> **DATA EXTRACT**:

=== Begin Enclosure ===

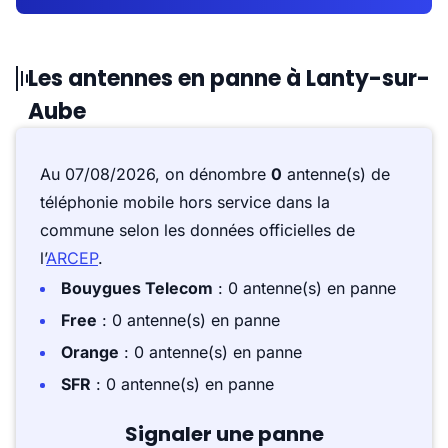
Les antennes en panne à Lanty-sur-
Aube
Au 07/08/2026, on dénombre
0
antenne(s) de
téléphonie mobile hors service dans la
commune selon les données officielles de
l’
ARCEP
.
Bouygues Telecom
: 0 antenne(s) en panne
Free
: 0 antenne(s) en panne
Orange
: 0 antenne(s) en panne
SFR
: 0 antenne(s) en panne
Signaler une panne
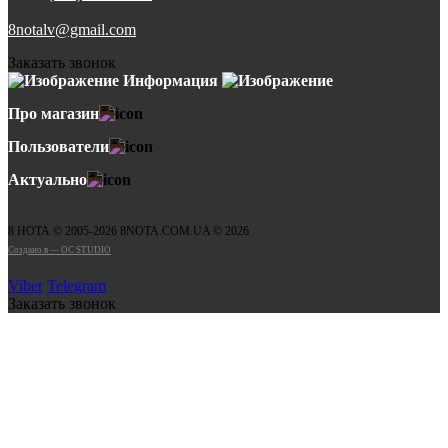
8notalv@gmail.com
Заказать звонок
Информация
Про магазин
Пользователи
Актуально
8 НОТА © 2005-2026 8NOTA.COM.UA © 2026
Создано в — OC STUDIO
Viber
Telegram
Заказать звонок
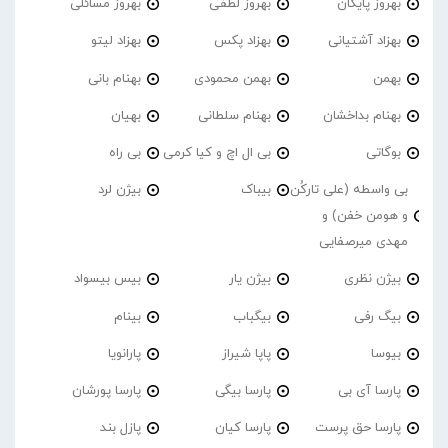
بهروز پایگان
بهروز لطفی
بهروز مسائلی
بهزاد آشتیانی
بهزاد پکس
بهزاد لیتو
بهمن
بهمن محمودی
بهنام بانی
بهنام بداخشان
بهنام سلطانی
بهیان
بوگاتی
بی ال اچ و کیا کرمی
بی راه
بی واسطه (علی تارکُن
بیباک
بیژن لرد
و هومن خفن) و
مهدی میرصفایی
بیژن نظری
بیژن یار
بیس بیسواد
بیگ رفی
بیگباب
بینام
بیوسا
پاپا شیراز
پارانویا
پارسا آی بی
پارسا بیگی
پارسا پورشان
پارسا حق پرست
پارسا کیان
پازل بند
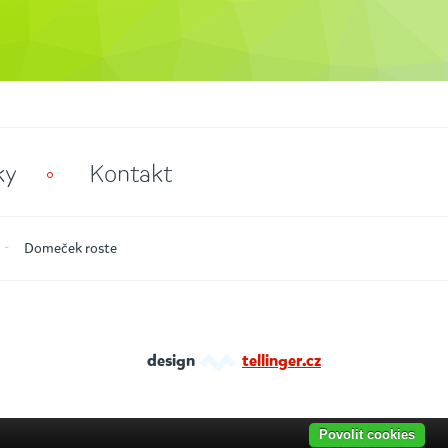
ky
Kontakt
Domeček roste
design
tellinger.cz
Povolit cookies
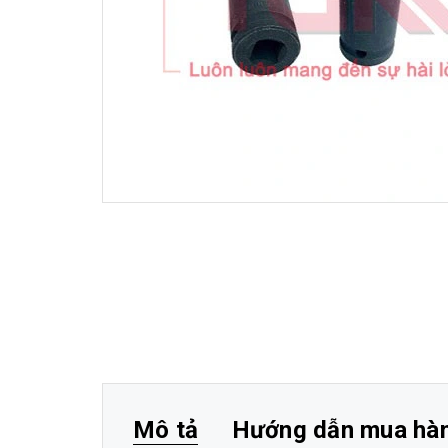
Mô tả
Hướng dẫn mua hà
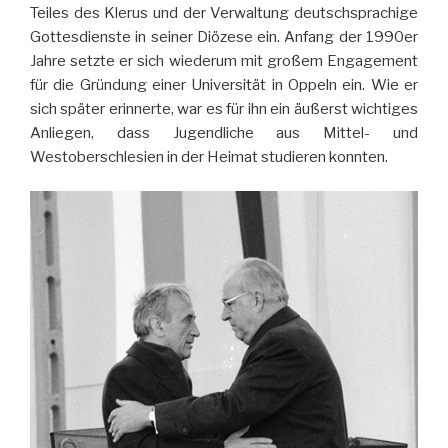
Teiles des Klerus und der Verwaltung deutschsprachige
Gottesdienste in seiner Diözese ein. Anfang der 1990er
Jahre setzte er sich wiederum mit großem Engagement
für die Gründung einer Universität in Oppeln ein. Wie er
sich später erinnerte, war es für ihn ein äußerst wichtiges
Anliegen, dass Jugendliche aus Mittel- und
Westoberschlesien in der Heimat studieren konnten.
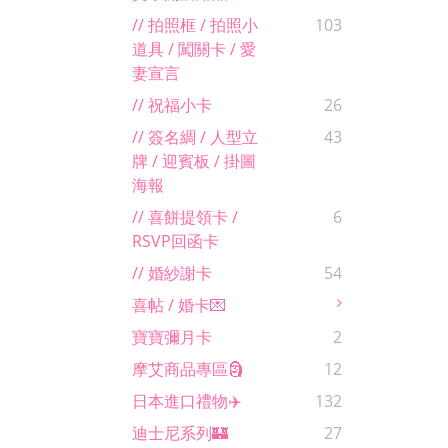
// 拍照框 / 拍照小
103
道具 / 闖關卡 / 愛
妻宣言
// 祝福小卡
26
// 簽名綢 / 人型立
43
牌 / 迎賓板 / 掛圖
海報
// 喜餅提領卡 /
6
RSVP回函卡
// 婚紗謝卡
54
喜帖 / 婚卡💌
寶寶彌月卡
2
摩艾商品專區🗿
12
日本進口禮物✈️
132
迪士尼系列🏰
27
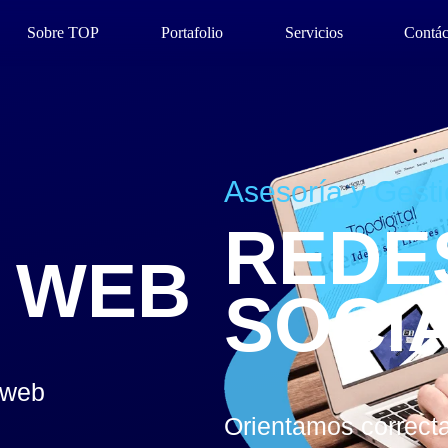
Sobre TOP
Portafolio
Servicios
Contác
Asesoría y Gest
REDE
 WEB
SOCI
 web
Orientamos correct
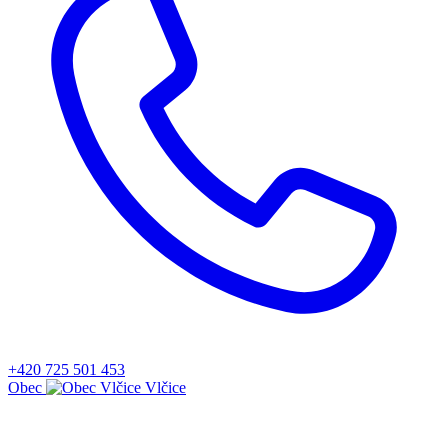
+420 725 501 453
Obec
Vlčice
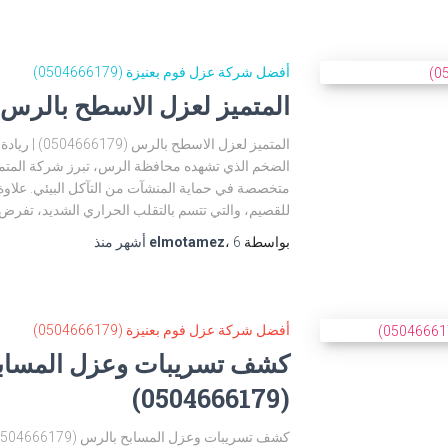
أفضل شركة عزل فوم بعنيزة (0504666179)
المتميز لعزل الاسطح بالرس (0504666179
المتميز لعزل ا
الضخم الذي تشهده محافظة الرس، تبرز شركة المتمي
متخصصة في حماية المنشآت من التآكل البيئي. علاوة 
للقصيم، والتي تتسم بالتقلب الحراري الشديد، تف
بواسطة
6 أشهر
،
elmotamez
منذ
أفضل شركة عزل فوم بعنيزة (0504666179)
كشف تسريبات وعزل المساب
(0504666179)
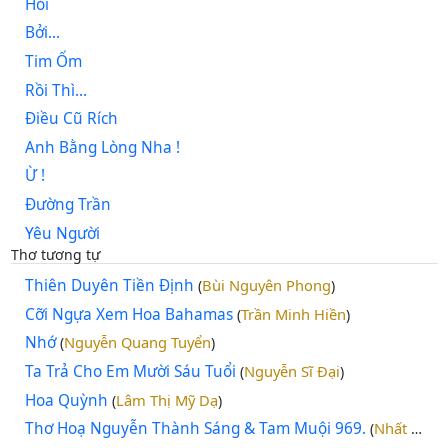
Hỏi
Bởi...
Tim Ốm
Rồi Thì...
Điều Cũ Rích
Anh Bằng Lòng Nha !
Ừ !
Đường Trần
Yêu Người
Thơ tương tự
Thiên Duyên Tiền Định
Bùi Nguyên Phong
(
)
Cỡi Ngựa Xem Hoa Bahamas
Trần Minh Hiền
(
)
Nhớ
Nguyễn Quang Tuyển
(
)
Ta Trả Cho Em Mười Sáu Tuổi
Nguyễn Sĩ Đại
(
)
Hoa Quỳnh
Lâm Thị Mỹ Dạ
(
)
Thơ Hoạ Nguyễn Thành Sáng & Tam Muội 969.
Nhất Lang (Nguyễn Thành Sáng)
(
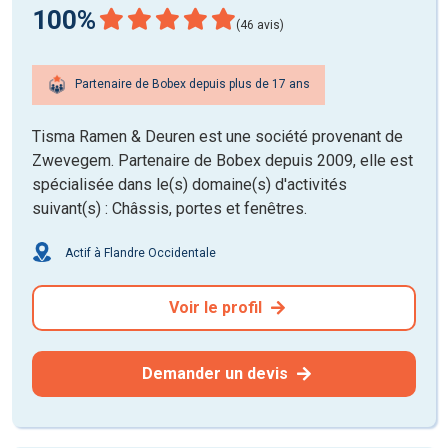
100%
(46 avis)
Partenaire de Bobex depuis plus de 17 ans
Tisma Ramen & Deuren est une société provenant de
Zwevegem. Partenaire de Bobex depuis 2009, elle est
spécialisée dans le(s) domaine(s) d'activités
suivant(s) : Châssis, portes et fenêtres.
Actif à Flandre Occidentale
Voir le profil
Demander un devis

=== End Enclosure ===

> **ACTIVITY**:
An exact copy is needed of only the lines from the top of the material through the line with "Gottesdienste in seiner"; no pictures belong in it.

> **TASK ANSWER**:
Les antennes en panne à Lanty-sur-
Aube
Au 07/08/2026, on dénombre
0
antenne(s) de
téléphonie mobile hors service dans la
commune selon les données officielles de
l’
ARCEP
.
Bouygues Telecom
: 0 antenne(s) en panne
Free
: 0 antenne(s) en panne
Orange
: 0 antenne(s) en panne
SFR
: 0 antenne(s) en panne
Signaler une panne
8notalv@gmail.com
Заказать звонок
Информация
Про магазин
Пользователи
Актуально
8 НОТА © 2005-2026 8NOTA.COM.UA © 2026
Создано в — OC STUDIO
Viber
Telegram
Заказать звонок
بهروز پایگان
بهروز لطفی
بهروز مسائلی
بهزاد آشتیانی
بهزاد پکس
بهزاد لیتو
بهمن
بهمن محمودی
بهنام بانی
بهنام بداخشان
بهنام سلطانی
بهیان
بوگاتی
بی ال اچ و کیا کرمی
بی راه
بی واسطه (علی تارکُن
بیباک
بیژن لرد
و هومن خفن) و
مهدی میرصفایی
بیژن نظری
بیژن یار
بیس بیسواد
بیگ رفی
بیگباب
بینام
بیوسا
پاپا شیراز
پارانویا
پارسا آی بی
پارسا بیگی
پارسا پورشان
پارسا حق پرست
پارسا کیان
پازل بند
ky
Kontakt
Domeček roste
design
tellinger.cz
Povolit cookies
Mô tả
Hướng dẫn mua hà
Teiles des Klerus und der Verwaltung deutschsprachige
Gottesdienste in seiner Diözese ein. Anfang der 1990er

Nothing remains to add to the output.